The null checks are only optimized away if you've already derefenced the pointer before the null check within a scope. Optimizer rationale being youve already derefenced it, so it must not be null, therefore the null check is unnecessary.

Also, you can "safely" dereference nullptr, just so long as you dont attempt to actually access the memory. C++ references are nothing more than a fancy pointer with syntactic sugar.

For example: int* foo = nullptr; int& bar = *foo; // no blow up std::cout << bar << std::end; // blowup here

My personal $0.02 is that the C++ standard falls short with language like "undefined/unspecified behavior, no diagnostic required." A lot of problems could be prevented if diagnostics (read: warnings) were required, assuming devs pay attention to the warnings, which doesnt always happen. For example: Google ProtoBuf has chosen to ignore at their own and clients' peril potential over/underflow errors and vulnerabilities by ignoring signed/unsigned comparison warnings.

tomjakubowski · on April 23, 2019

Dereferencing a null pointer to convert it to a reference causes undefined behavior, there's nothing safe about it!

"Note: in particular, a null reference cannot exist in a well-defined program, because the only way to create such a reference would be to bind it to the “object” obtained by dereferencing a null pointer, which causes undefined behavior."

_pd19 · on April 23, 2019

UB isn't "safe" so I'm unsure what your comment is getting at

hermitdev · on April 23, 2019

I guess the point I was trying to make is that what is referred to colloquially as dereferencing is different than how the compiler sees it. We see "foo" (can't get HN to emit the asterisk for pointer dereference here, no matter what I try ), and we know that to be UB, but the compiler doesnt really see it until the load. Until its actually used, its effectively a dead store and will be eliminated, anyway.

    int& bar = *foo;

Doesnt actually deference foo. No load is issued from the address stored by foo. Until you either load or store using bar, no null dereference has occurred.

Further if bar is never used, no actual dereference has occurred. In fact, there will be no assembly instructions emitted for the above statement because it is pure syntactic sugar. Pointers and references in C++ are the same, except with different syntax and the secret club handshake that references are presumed to never be null (but there are ways they can become null and thus the UB).

Edit: formatting, at least attempted

_pd19 · on April 23, 2019

The problem is that we don't know what the compiler might think..

If I write something along the lines of

  int& bar = *foo

  if(!foo) {
    // do something
  }

The compiler very well might (and would be perfectly within its rights to) completely eliminate everything inside of the if(!foo) since it can assume the pointer is non-null because it is being dereferenced.

ncmncm · on April 23, 2019

This is very definitely false. That is totally UB, launch-the-missiles stuff. Check your references before you repeat this silliness.

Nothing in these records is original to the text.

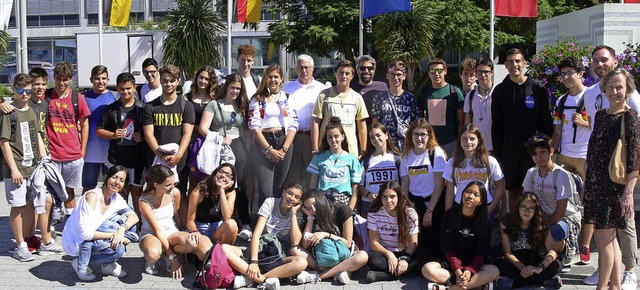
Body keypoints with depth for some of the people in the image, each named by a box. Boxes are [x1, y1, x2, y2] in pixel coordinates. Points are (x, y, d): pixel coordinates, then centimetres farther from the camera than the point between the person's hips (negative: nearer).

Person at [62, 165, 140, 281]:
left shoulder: (116, 198, 0)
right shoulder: (92, 196, -25)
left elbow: (134, 217, -9)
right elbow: (85, 233, -28)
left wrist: (122, 229, -29)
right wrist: (113, 235, -25)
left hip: (91, 236, 8)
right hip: (75, 244, -8)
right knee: (118, 249, -25)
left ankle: (108, 264, 3)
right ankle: (80, 265, -3)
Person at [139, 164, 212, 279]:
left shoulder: (175, 193, -8)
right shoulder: (144, 201, -19)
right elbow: (158, 231, -19)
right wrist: (173, 257, -20)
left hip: (172, 232, 4)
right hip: (151, 234, -4)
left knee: (192, 242, -32)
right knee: (153, 254, -42)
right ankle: (151, 260, -2)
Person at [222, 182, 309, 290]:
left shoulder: (298, 213, 2)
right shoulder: (270, 203, -2)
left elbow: (295, 242, -12)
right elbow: (256, 234, -11)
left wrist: (293, 213, -10)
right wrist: (254, 262, -23)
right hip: (259, 252, 0)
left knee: (301, 262, -34)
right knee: (224, 248, -27)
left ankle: (249, 278, -32)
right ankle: (267, 279, -36)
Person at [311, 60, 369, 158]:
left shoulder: (357, 97, 10)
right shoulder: (324, 95, 2)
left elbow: (362, 126, 13)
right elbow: (316, 123, 1)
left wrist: (363, 152, 10)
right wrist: (315, 150, -4)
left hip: (351, 151, 2)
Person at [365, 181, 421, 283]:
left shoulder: (410, 213, -7)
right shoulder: (374, 214, -8)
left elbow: (413, 242, -7)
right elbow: (374, 242, -9)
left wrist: (405, 258, -24)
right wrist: (389, 254, -26)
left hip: (405, 254, 1)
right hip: (384, 253, -1)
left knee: (422, 260, -32)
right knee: (373, 259, -35)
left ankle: (382, 275, -32)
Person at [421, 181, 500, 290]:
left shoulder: (484, 221, -1)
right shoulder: (450, 215, -4)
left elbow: (480, 253, -7)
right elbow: (448, 249, -8)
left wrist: (469, 271, -26)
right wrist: (458, 271, -24)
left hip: (473, 265, 1)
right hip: (450, 264, -1)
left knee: (494, 271, -31)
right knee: (427, 269, -30)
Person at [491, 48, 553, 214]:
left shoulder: (537, 88, 0)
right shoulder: (500, 90, 6)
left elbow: (547, 122, 0)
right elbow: (496, 124, 7)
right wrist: (497, 153, 3)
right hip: (509, 150, 2)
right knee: (513, 190, 9)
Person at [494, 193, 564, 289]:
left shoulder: (542, 226, -8)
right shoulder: (506, 223, -11)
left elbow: (553, 251, -20)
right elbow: (507, 253, -13)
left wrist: (540, 268, -38)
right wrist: (522, 267, -31)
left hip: (534, 264, 1)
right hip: (515, 263, -1)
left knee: (557, 265, -28)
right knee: (498, 264, -33)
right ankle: (542, 279, -26)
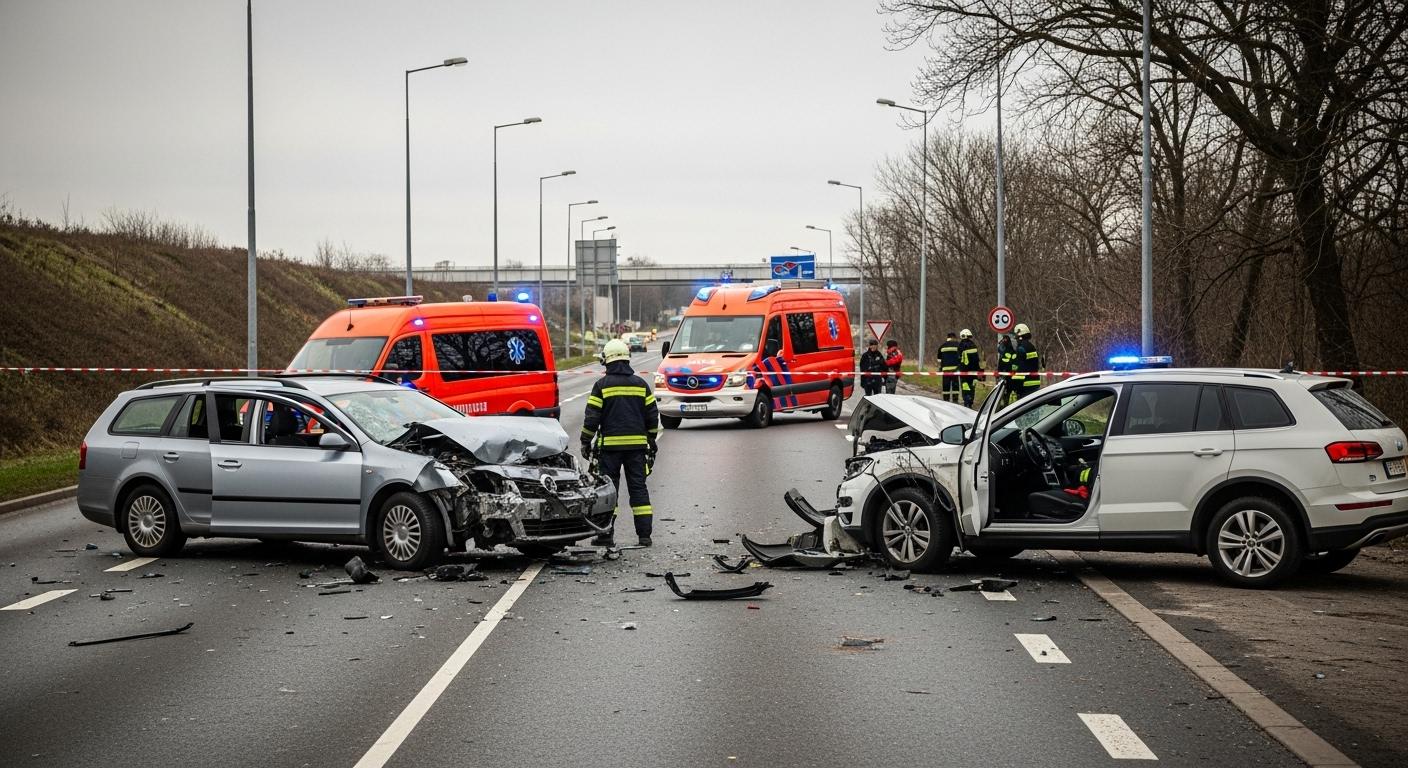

kevin_thibedeau · on April 23, 2019

Definitely not true. Consider an IoT device without an MMU.

AnimalMuppet · on April 23, 2019

Most of the ones of those I am familiar with had 0 as a non-writable address, so you'd still crash. [Edit: Though that's probably hardware specific, and the hardware was usually custom.] It might be called "bus error" or some such instead of "segfault", but it was pretty much the same behavior.

kevin_thibedeau · on April 23, 2019

Plenty of microcontrollers have a vector table at address 0. Best place to start injecting code.

AnimalMuppet · on April 23, 2019

Sure. The 68000 series did. But address 0 held the starting program counter, and address 4 held the starting stack pointer (or vice versa - it's been a while). Those two were usually mapped to ROM, because they had to have the right values even on cold boot. But that also meant that they weren't writable. So if you had a null pointer, you could read through it, but an attempt to write through it would give you a bus error.